No se necesita ser un experto en filosofía griega para interpretar la primera mitad de La habitación (Lenny Abrahamson, 2015), como una evidente adaptación del mito de la caverna de Platón. Jack es un niño de cinco años que siempre ha vivido en una pequeña casa de obra. Él la llama «habitación» (room en inglés, sin artículo, como el título original de la película) y constituye la única realidad que conoce, un mundo entero en el que siempre ha vivido acompañado de su madre. Más allá de sus paredes, hic sunt dracones: lo desconocido, la nada de la que surge cada noche el viejo Nick, el extraño hombre que duerme con su madre mientras Jack es relegado al armario.

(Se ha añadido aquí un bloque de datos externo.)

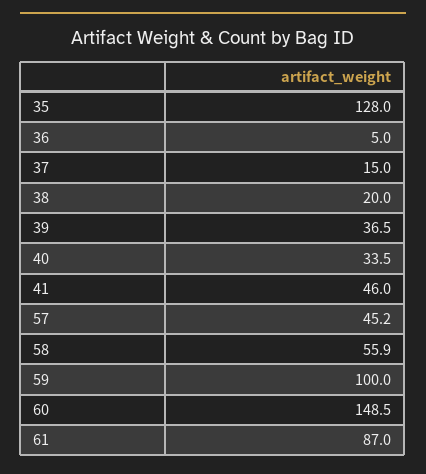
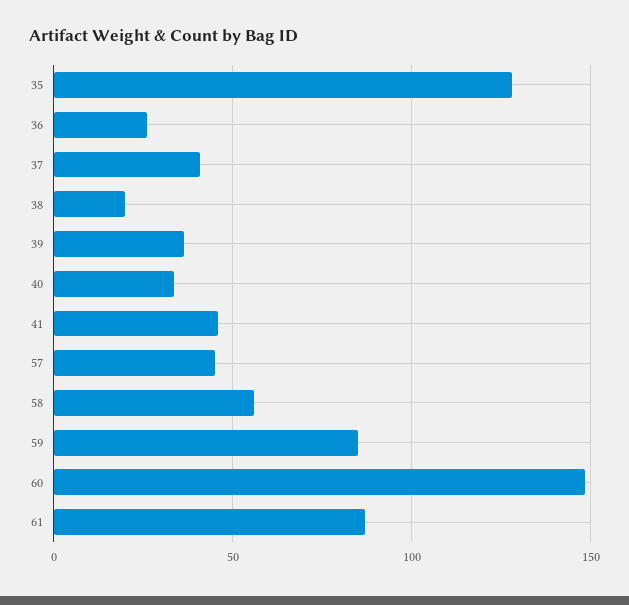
  {
    "35": 128,
-   "36": 5,
+   "36": 25,
-   "37": 15,
+   "37": 40,
    "38": 20,
    "39": 36.5,
    "40": 33.5,
    "41": 46,
    "57": 45.2,
    "58": 55.9,
-   "59": 100,
+   "59": 85,
    "60": 148.5,
    "61": 87
  }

En los primeros compases del film contemplamos, desconcertados, cómo la madre de Jack ha ejercido de sofista con su hijo y ha creado, con tanto cariño como ingenio, toda una realidad que da sentido a la vida del niño. Un viejo televisor y sus fabulaciones son las sombras que contempla Jack, mientras fuera de la caverna el mundo de las ideas se presenta tan desconocido para él como para los espectadores. Hasta que por fin se arroja luz a las tinieblas: el cubículo que da sentido a la existencia de Jack es, a la vez, la prisión de su madre, que lleva secuestrada por un maníaco siete años. El propio Jack es fruto de las continuas violaciones de su raptor.
El mito de la caverna de Platón ha sido llevado al cine, directa o indirectamente, en numerosas ocasiones. Es más, la propia naturaleza audiovisual y narrativa del medio cinematográfico, así como su incidencia psicológica en la sociedad de masas, hacen del medio mismo una de las manifestaciones más vívidas del cuento del filósofo griego. No obstante, la mayoría de las veces en las que se ha adaptado ha sido conscientemente y casi siempre bajo el disfraz de una fábula alegórica. No es el caso de La habitación, que pese a poder leerse en clave metafórica, hunde sus raíces en una novela de Emma Donoghue (quien firma también el guion) que se inspira en un hecho aterradoramente real: el caso Fritzl. Y ese es uno de los elementos claves de la película: la trascendencia del mensaje alegórico a causa de la verosimilitud de lo narrado.
El otro elemento clave es que Lenny Abrahamson apuesta, acertadamente, por insuflar aire, luz y emotividad a ese primer relato que vertebra la obra, y que en otras manos podía haber caído del lado fácil del terror psicológico de brocha gorda o del drama sentimentaloide de sobremesa. Y si lo logra es, en buena medida, gracias a las impresionantes actuaciones de la pareja protagonista: Jacob Tremblay (incomprensiblemente sin nominación al Oscar a mejor actor revelación) impregna de una resplandeciente inocencia las palabras y acciones de Jack, mientras Brie Larson (merecida ganadora de la estatuilla a mejor actriz) trasmite el coraje infinito de una madre a la que solo ha salvado de la locura el amor por su hijo.
La segunda parte de la cinta, interesante pero más obvia, nos muestra cómo madre e hijo tendrán que enfrentarse juntos a la vida fuera de la caverna. Una vida que, en algunos aspectos, conlleva cadenas más pesadas que las que soportaban en su cautiverio.